> Directions for this task
Reproduce each entry below verbatim.

*** Source data Section Begins ***

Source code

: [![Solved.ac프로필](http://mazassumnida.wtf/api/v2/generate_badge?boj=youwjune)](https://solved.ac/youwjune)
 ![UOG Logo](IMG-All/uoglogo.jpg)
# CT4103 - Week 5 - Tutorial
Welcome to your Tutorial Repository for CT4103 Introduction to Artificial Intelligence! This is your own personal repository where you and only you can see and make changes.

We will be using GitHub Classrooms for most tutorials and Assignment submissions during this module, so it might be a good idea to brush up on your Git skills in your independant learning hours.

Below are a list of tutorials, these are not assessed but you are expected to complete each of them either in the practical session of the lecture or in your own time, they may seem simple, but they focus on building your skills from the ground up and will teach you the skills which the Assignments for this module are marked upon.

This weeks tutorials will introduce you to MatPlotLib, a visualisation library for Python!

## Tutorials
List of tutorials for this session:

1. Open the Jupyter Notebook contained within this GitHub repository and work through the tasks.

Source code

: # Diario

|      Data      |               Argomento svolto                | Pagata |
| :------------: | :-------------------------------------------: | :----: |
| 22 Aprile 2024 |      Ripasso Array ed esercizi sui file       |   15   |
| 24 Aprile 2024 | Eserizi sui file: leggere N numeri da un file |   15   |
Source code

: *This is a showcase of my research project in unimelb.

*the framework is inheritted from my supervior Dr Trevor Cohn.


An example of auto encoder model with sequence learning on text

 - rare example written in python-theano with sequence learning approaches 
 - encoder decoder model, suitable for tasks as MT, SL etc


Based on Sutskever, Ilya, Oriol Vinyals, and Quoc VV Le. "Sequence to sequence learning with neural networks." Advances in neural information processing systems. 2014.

*** Source data Section Ends ***

> Written answer
Source code

: [![Solved.ac프로필](http://mazassumnida.wtf/api/v2/generate_badge?boj=youwjune)](https://solved.ac/youwjune)
 ![UOG Logo](IMG-All/uoglogo.jpg)
# CT4103 - Week 5 - Tutorial
Welcome to your Tutorial Repository for CT4103 Introduction to Artificial Intelligence! This is your own personal repository where you and only you can see and make changes.

We will be using GitHub Classrooms for most tutorials and Assignment submissions during this module, so it might be a good idea to brush up on your Git skills in your independant learning hours.

Below are a list of tutorials, these are not assessed but you are expected to complete each of them either in the practical session of the lecture or in your own time, they may seem simple, but they focus on building your skills from the ground up and will teach you the skills which the Assignments for this module are marked upon.

This weeks tutorials will introduce you to MatPlotLib, a visualisation library for Python!

## Tutorials
List of tutorials for this session:

1. Open the Jupyter Notebook contained within this GitHub repository and work through the tasks.

Source code

: # Diario

|      Data      |               Argomento svolto                | Pagata |
| :------------: | :-------------------------------------------: | :----: |
| 22 Aprile 2024 |      Ripasso Array ed esercizi sui file       |   15   |
| 24 Aprile 2024 | Eserizi sui file: leggere N numeri da un file |   15   |
Source code

: *This is a showcase of my research project in unimelb.

*the framework is inheritted from my supervior Dr Trevor Cohn.


An example of auto encoder model with sequence learning on text

 - rare example written in python-theano with sequence learning approaches 
 - encoder decoder model, suitable for tasks as MT, SL etc


Based on Sutskever, Ilya, Oriol Vinyals, and Quoc VV Le. "Sequence to sequence learning with neural networks." Advances in neural information processing systems. 2014.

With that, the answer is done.